[Collected data]
○ ○ ○ ○ ○

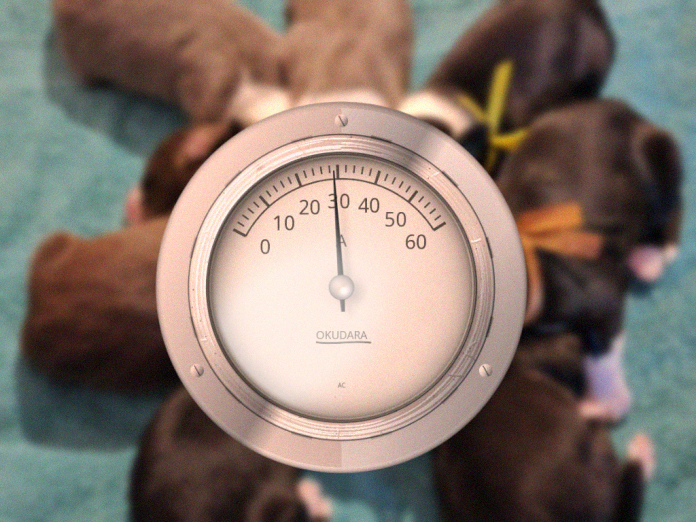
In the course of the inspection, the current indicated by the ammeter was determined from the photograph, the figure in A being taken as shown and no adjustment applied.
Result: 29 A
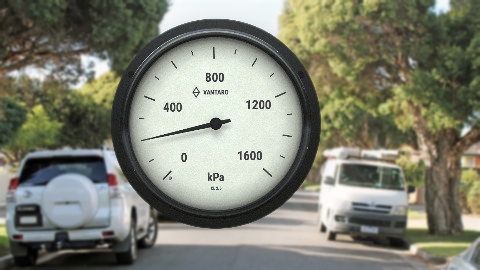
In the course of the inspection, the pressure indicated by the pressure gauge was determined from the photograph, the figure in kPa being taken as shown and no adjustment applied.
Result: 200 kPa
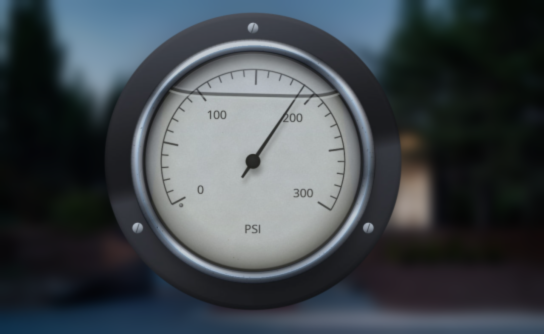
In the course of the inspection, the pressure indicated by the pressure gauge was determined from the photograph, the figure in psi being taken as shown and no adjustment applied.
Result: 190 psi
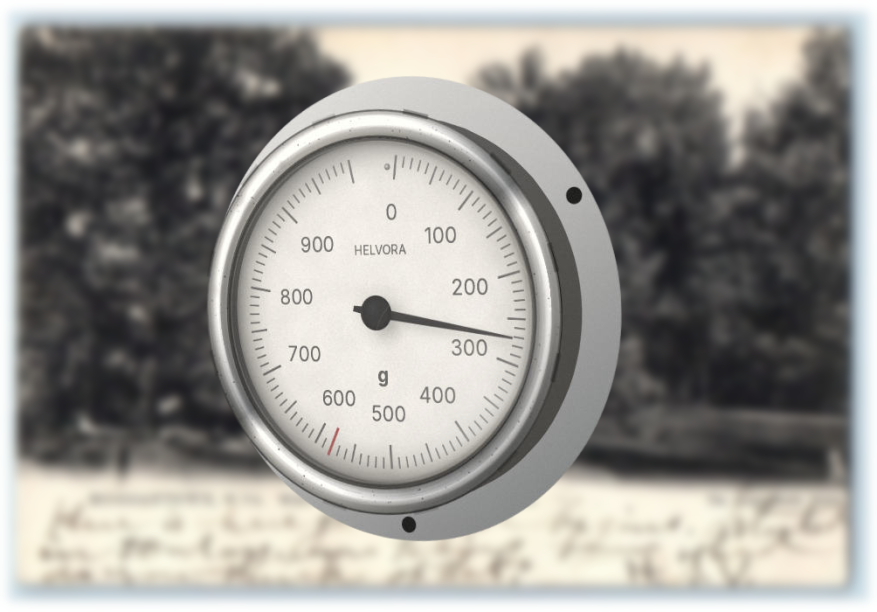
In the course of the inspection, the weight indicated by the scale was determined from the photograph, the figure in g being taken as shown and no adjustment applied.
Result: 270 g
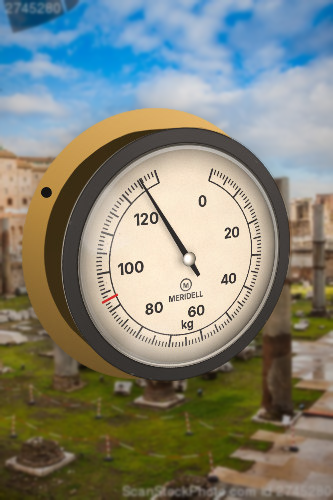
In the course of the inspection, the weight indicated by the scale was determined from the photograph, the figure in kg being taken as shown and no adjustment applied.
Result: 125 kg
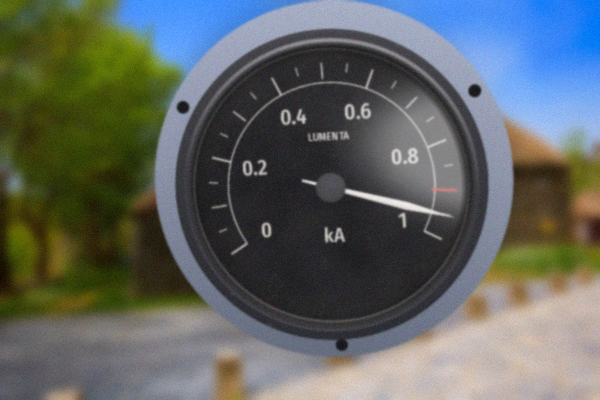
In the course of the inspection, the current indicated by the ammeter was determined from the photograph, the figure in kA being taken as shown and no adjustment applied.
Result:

○ ○ ○ ○ ○

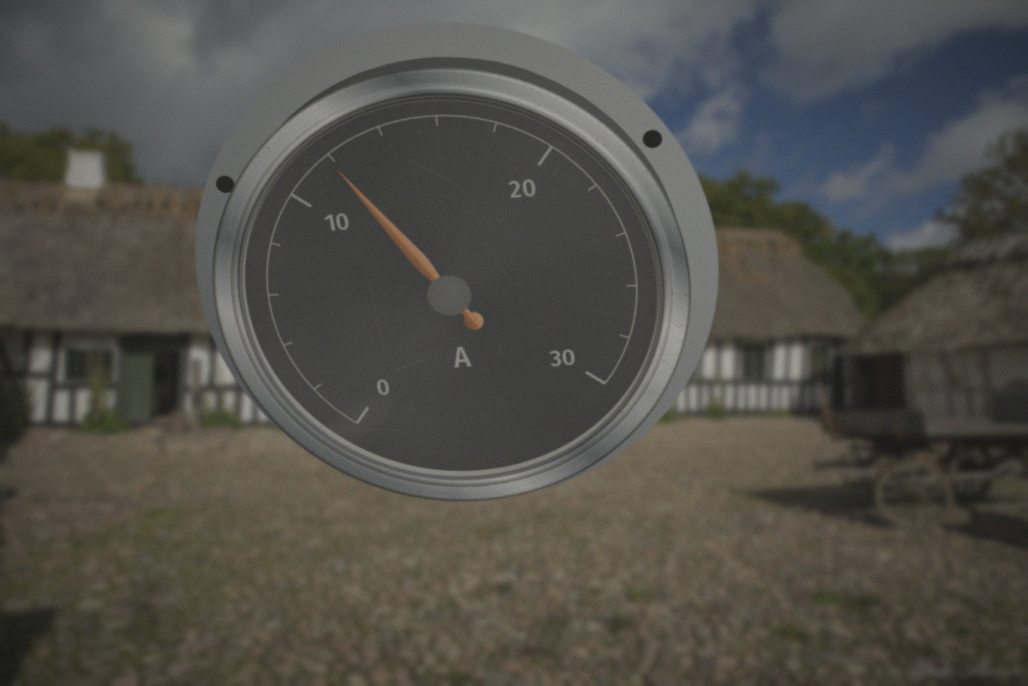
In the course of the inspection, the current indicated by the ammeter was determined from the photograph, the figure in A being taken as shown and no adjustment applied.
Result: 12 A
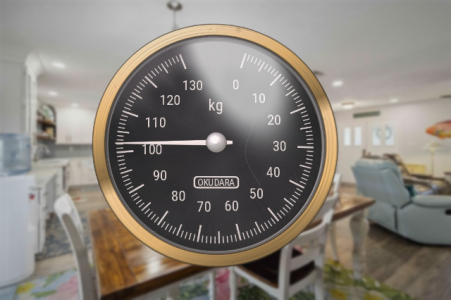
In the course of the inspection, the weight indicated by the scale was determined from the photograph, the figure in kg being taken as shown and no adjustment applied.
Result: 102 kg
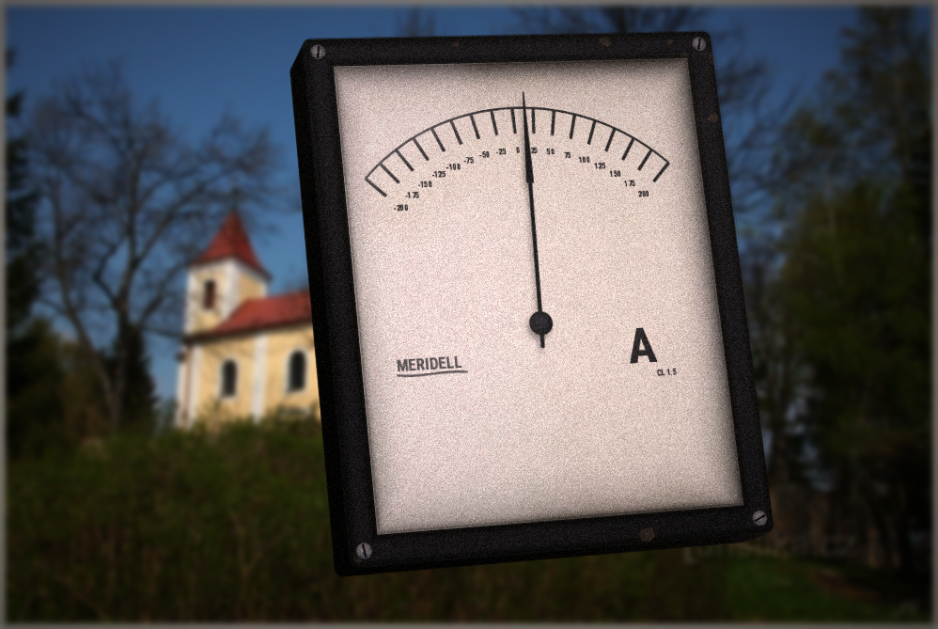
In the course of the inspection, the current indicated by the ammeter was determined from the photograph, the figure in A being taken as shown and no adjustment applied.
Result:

○ ○ ○ ○ ○

_ASSIGNMENT_: Could you put the lines from the one containing "figure in psi" up to and including the one containing "Result: 270 g" into a numbered list, with blank lines and pictures left out?

_WORKED SOLUTION_:
1. In the course of the inspection, the pressure indicated by the pressure gauge was determined from the photograph, the figure in psi being taken as shown and no adjustment applied.
2. Result: 190 psi
3. In the course of the inspection, the weight indicated by the scale was determined from the photograph, the figure in g being taken as shown and no adjustment applied.
4. Result: 270 g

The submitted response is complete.